A High-Yield Stock You Likely Haven’t Considered
In the investing world, higher returns often come with higher risk. So when you see a company offering an annual dividend yield of well over 10%, you are likely wondering whether the payout is safe. So let’s take a look.
The company in question is Washington Prime Group Inc (NYSE:WPG), a real estate investment trust (REIT) headquartered in Columbus, Ohio. Like most REITs, Washington Prime Group collects rental income from its properties and then distributes some of that income to shareholders in the form of dividends.
The REIT business model has been working for a very long time. But most recently, markets haven’t been nice to WPG stock. Over the past 12 months, shares of Washington Prime Group tumbled more than 20%.
However, since a company’s dividend yield is calculated by dividing its annual cash payout by its share price, the downturn in WPG stock has brought its yield higher. Trading at $6.22 apiece, this real estate stock now offers a jaw-dropping yield of 16%.
Of course, an ultra-high yield like this could simply be a sign of trouble. But if you take a look at what the company is actually doing, you’d see that its generous payouts are surprisingly safe.
In the real estate business, a key measure of financial performance is funds from operations (FFO). Excluding non-recurring items, Washington Prime Group generated adjusted FFO of $0.44 per share in the fourth quarter of 2017, significantly more than its quarterly cash dividend of $0.25 per share. (Source: “Washington Prime Group Reports Fourth Quarter and Fiscal Year 2017 Results,” Washington Prime Group Inc, February 21, 2018.)
In full-year 2017, the company earned adjusted funds from operations of $1.63 per share while paying out $1.00 of dividends per share. This leaves a sizable margin of safety, because even if business slows down, there’s still a good chance that Washington Prime Group will have enough cash to maintain its dividend.
So, if the business model is solid and the company generates more than enough cash to meet its dividend obligation, why did WPG stock fall by so much?
The answer lies in the lack of investor enthusiasm towards the retail sector. You see, over the past several years, the e-commerce industry has been firing on all cylinders. And as consumers started embracing online retail platforms like Amazon.com, Inc. (NASDAQ:AMZN), several brick-and-mortar retailers have reported sales declines.

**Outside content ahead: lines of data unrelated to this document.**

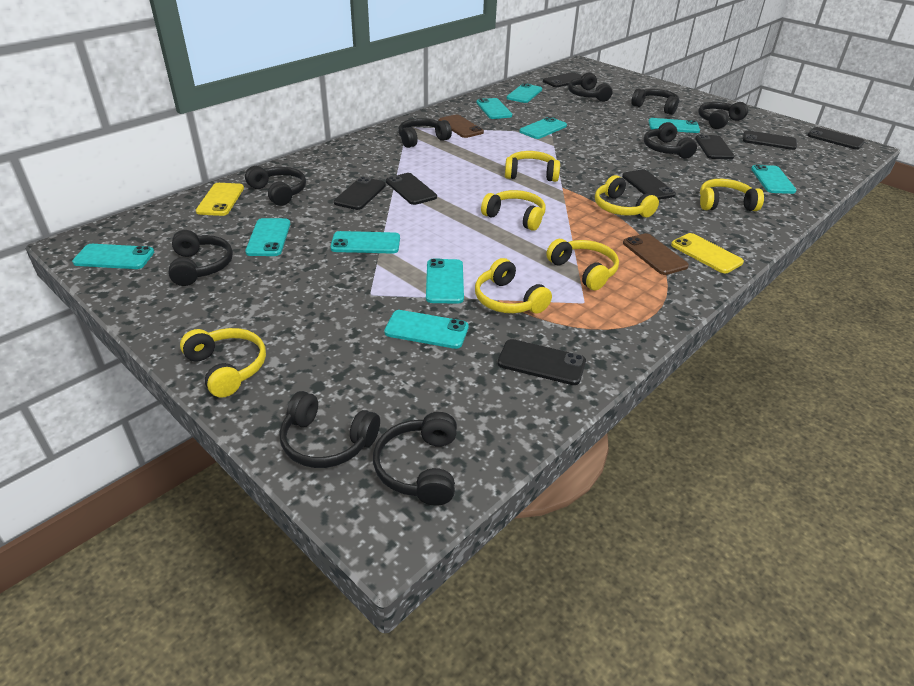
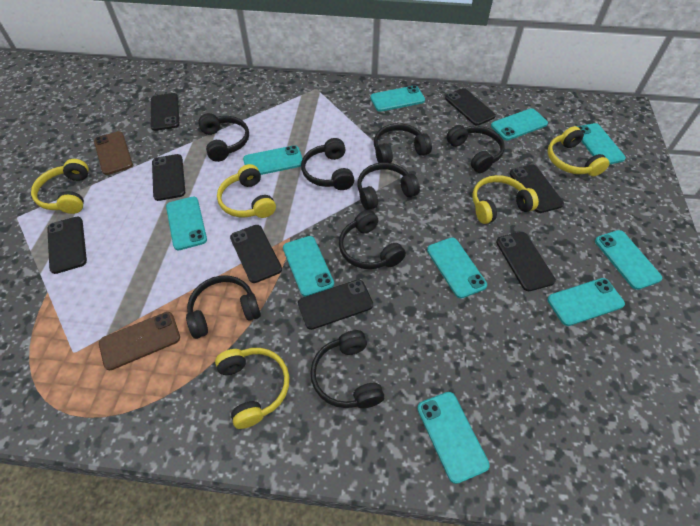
black headphones: [168,230,233,286] [245,166,306,206] [279,391,380,468] [373,412,457,506] [398,118,452,148] [568,72,612,102] [631,88,679,115] [644,122,697,159] [698,102,748,129] = 9 -> [186,276,261,339] [198,113,249,162] [301,138,354,190] [310,330,385,408] [339,210,406,269] [358,163,420,210] [374,123,432,163] [446,125,505,173] = 8
yellow headphones: [180,328,266,398] [475,258,552,313] [481,190,546,231] [505,151,560,182] [546,239,619,290] [595,175,659,217] [700,179,764,211] = 7 -> [31,159,89,214] [215,348,289,429] [217,164,276,218] [472,175,539,224] [548,126,610,177] = 5
yellow phone: [196,183,244,216] [671,233,744,273] = 2 -> none = 0

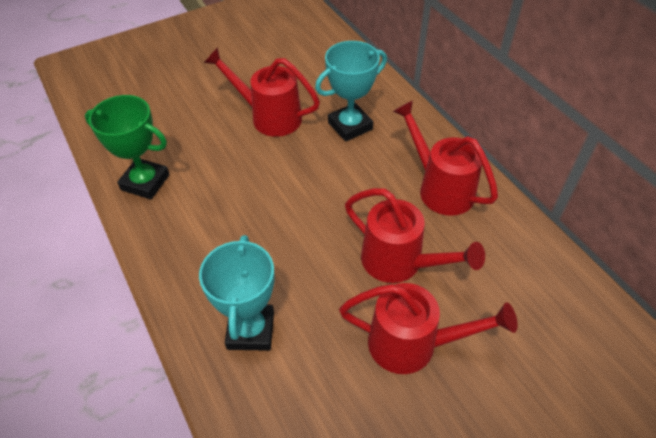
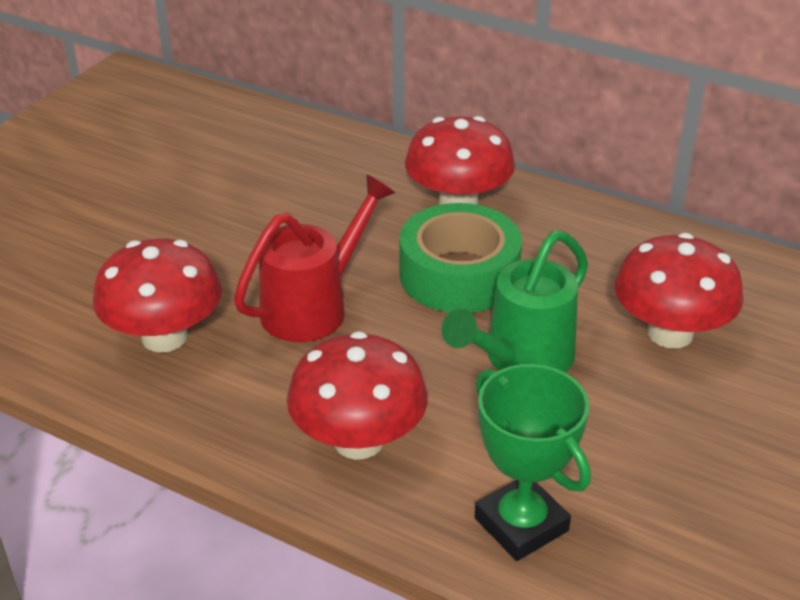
green tape: none = 0 -> [400,203,522,313] = 1
green watering can: none = 0 -> [441,230,588,373] = 1
red mushroom: none = 0 -> [93,239,222,353] [287,331,428,460] [405,116,515,205] [615,233,744,348] = 4
red watering can: [204,47,320,137] [339,283,518,374] [345,188,485,283] [393,100,498,216] = 4 -> [234,175,395,342] = 1
turquoise trophy: [199,235,275,351] [315,41,387,142] = 2 -> none = 0

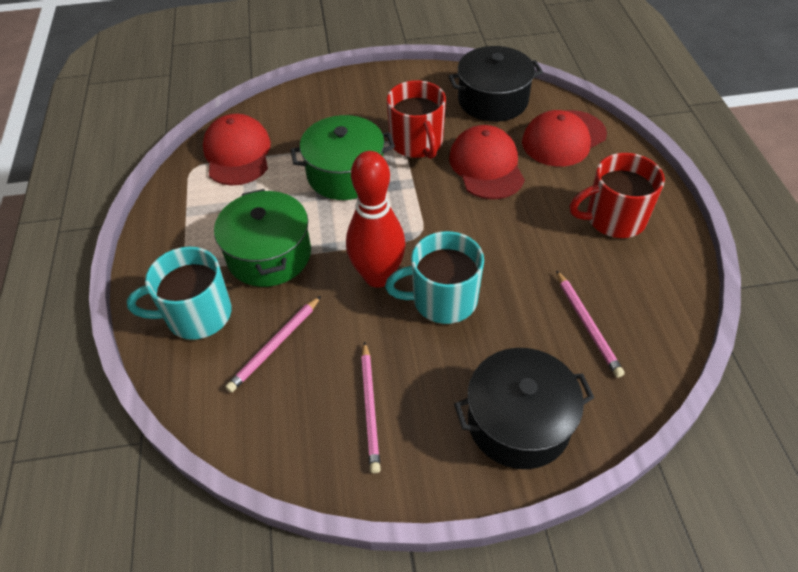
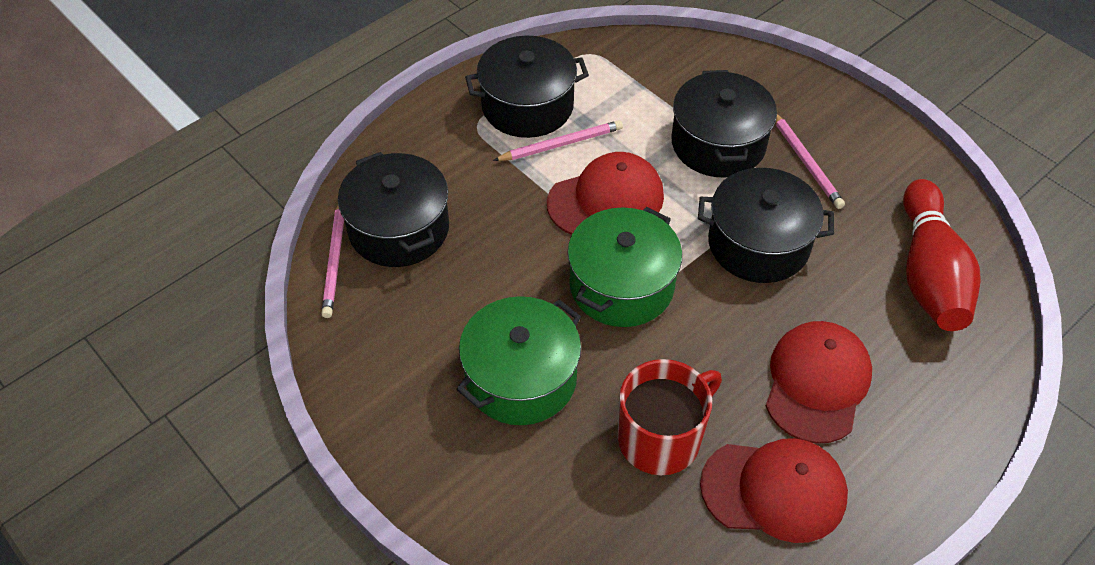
black pot: [448,46,543,122] [454,348,594,469] = 2 -> [338,152,449,267] [465,36,589,138] [672,70,777,178] [698,168,834,283] = 4
red mug: [387,80,446,159] [570,153,665,238] = 2 -> [618,359,722,475] = 1
turquoise mug: [127,247,232,340] [385,231,484,324] = 2 -> none = 0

This has also led to quite a few store closures, including some of the stores of Sears Holdings Corp (NASDAQ:SHLD), Macy’s Inc (NYSE:M), and J C Penney Company Inc (NYSE:JCP).
However, the situation at Washington Prime Group may not be as bad as some stock market participants had believed. In particular, even though the company specializes in shopping center real estate, only five of the roughly 400 stores closures announced by Sears, Macy’s, and J C Penney in 2017 were in its portfolio. (Source: “Department Store Update,” Washington Prime Group Inc, last accessed March 26, 2018.)
In fact, Washington Prime Group’s properties still look solid. By the end of 2017, the company’s portfolio consisted of 108 properties totaling 59 million square feet that were 93.1% leased. The new leases signed by WPG in 2017 had an average lease term of 6.9 years, while the renewal leases in 2017 had an average lease term of 4.3 years. (Source: “CITI Global Property CEO Conference,” Washington Prime Group Inc, last accessed March 26, 2018.)
With a solid occupancy rate and long-term lease agreements, Washington Prime Group is prepared to keep generating steady cash flows. Going forward, management expects the company to earn FFO of between $1.48 to $1.56 per share in full-year 2018. It also expects to maintain its quarterly dividend rate of $0.25 per share.
If Washington Prime Group achieves the midpoint of its guidance range, it would earn $1.52 per share of FFO. Given its projected annual dividend of $1.00 per share, the company would achieve a payout ratio of 65.8%.
Here at Income Investors, we generally prefer REITs that pay out less than 75% of their operating cash flow as dividends due to the margin of safety. At just 65.8%, WPG stock’s forward payout ratio is well within our comfort zone. That’s why even though Washington Prime Group hasn’t been a hot commodity, its 16% dividend yield deserves the attention of income investors.